La veille concurrentielle est un sport ingrat : indispensable, chronophage, et toujours en retard sur l’actualité. Avec les agents IA en 2025, on peut enfin la mettre sur pilote automatique — à condition de la calibrer correctement.
Le setup type
L’architecture qui marche : un agent connecté à 3-4 sources (flux RSS d’industrie, LinkedIn des dirigeants concurrents, sites des concurrents directs), avec une routine quotidienne qui (1) collecte les nouveautés, (2) filtre selon vos critères d’intérêt, (3) résume en une page Notion ou un email Slack.
Les outils du moment
n8n ou Make pour l’orchestration, Claude ou GPT pour la synthèse, des connecteurs LinkedIn (Phantombuster, Apify) pour les sources. Comptez environ 60-100€/mois en API + abonnements pour un système qui remplace 4-5 heures hebdo de veille manuelle.
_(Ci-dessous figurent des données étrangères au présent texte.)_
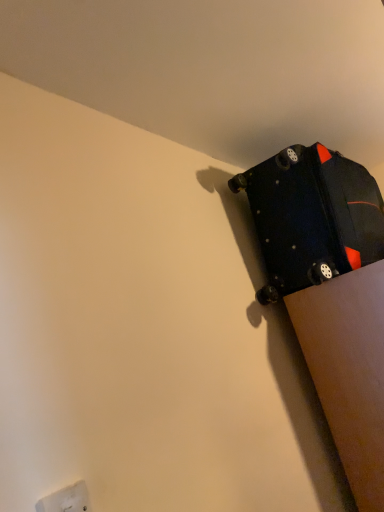
Question: From the image's perspective, is white plastic electric outlet at lower left positioned above or below matte black suitcase at upper right?

Choices:
 (A) above
 (B) below

Answer: (B)

Question: From a real-world perspective, is white plastic electric outlet at lower left above or below matte black suitcase at upper right?

Choices:
 (A) above
 (B) below

Answer: (B)

Question: Based on their positions, is white plastic electric outlet at lower left located to the left or right of matte black suitcase at upper right?

Choices:
 (A) left
 (B) right

Answer: (A)

Question: Visually, is matte black suitcase at upper right positioned to the left or to the right of white plastic electric outlet at lower left?

Choices:
 (A) right
 (B) left

Answer: (A)

Question: Is point (274, 230) positioned closer to the camera than point (54, 510)?

Choices:
 (A) farther
 (B) closer

Answer: (A)

Question: From the image's perspective, relative to white plastic electric outlet at lower left, is matte black suitcase at upper right above or below?

Choices:
 (A) above
 (B) below

Answer: (A)

Question: From a real-world perspective, is matte black suitcase at upper right physically located above or below white plastic electric outlet at lower left?

Choices:
 (A) above
 (B) below

Answer: (A)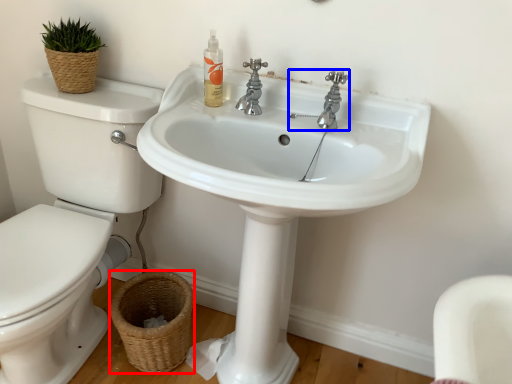
Question: Which object is closer to the camera taking this photo, basket (highlighted by a red box) or tap (highlighted by a blue box)?

Choices:
 (A) basket
 (B) tap

Answer: (B)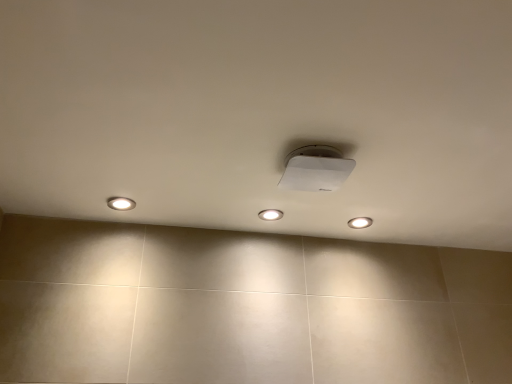
Question: Considering the positions of white glossy light fixture at upper center, acting as the 3th dot starting from the front, and matte white light at left, the third dot when ordered from back to front, in the image, is white glossy light fixture at upper center, acting as the 3th dot starting from the front, taller or shorter than matte white light at left, the third dot when ordered from back to front,?

Choices:
 (A) short
 (B) tall

Answer: (A)

Question: Looking at their shapes, would you say white glossy light fixture at upper center, which is the first dot in right-to-left order, is wider or thinner than matte white light at left, the third dot when ordered from back to front?

Choices:
 (A) wide
 (B) thin

Answer: (B)

Question: Estimate the real-world distances between objects in this image. Which object is farther from the matte white light at left, acting as the first dot starting from the left?

Choices:
 (A) white glossy light fixture at upper center, which appears as the third dot when viewed from the left
 (B) white plastic lamp at center
 (C) white glossy light fixture at center, arranged as the second dot when viewed from the front

Answer: (A)

Question: Which is nearer to the white plastic lamp at center?

Choices:
 (A) white glossy light fixture at upper center, which is the first dot in right-to-left order
 (B) matte white light at left, which is counted as the 1th dot, starting from the front
 (C) white glossy light fixture at center, acting as the second dot starting from the left

Answer: (C)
Le piège du « tout suivre »
Le plus dur n’est pas technique, c’est éditorial. Sans filtre fort, vous recevez 80 items par jour et personne ne les lit. La règle d’or : moins de 10 items par matin, classés par urgence. Mieux vaut rater 5% de signaux faibles que noyer le destinataire.
Une version qui se met en place en 2 jours
Pas besoin de projet pluri-mois. Avec n8n + Claude + 4 sources bien choisies, on monte une première version en 2 jours-homme, on la rode pendant 2 semaines, et on bascule en production. C’est le genre de chantier où l’IA paie son ticket d’entrée en moins d’un mois.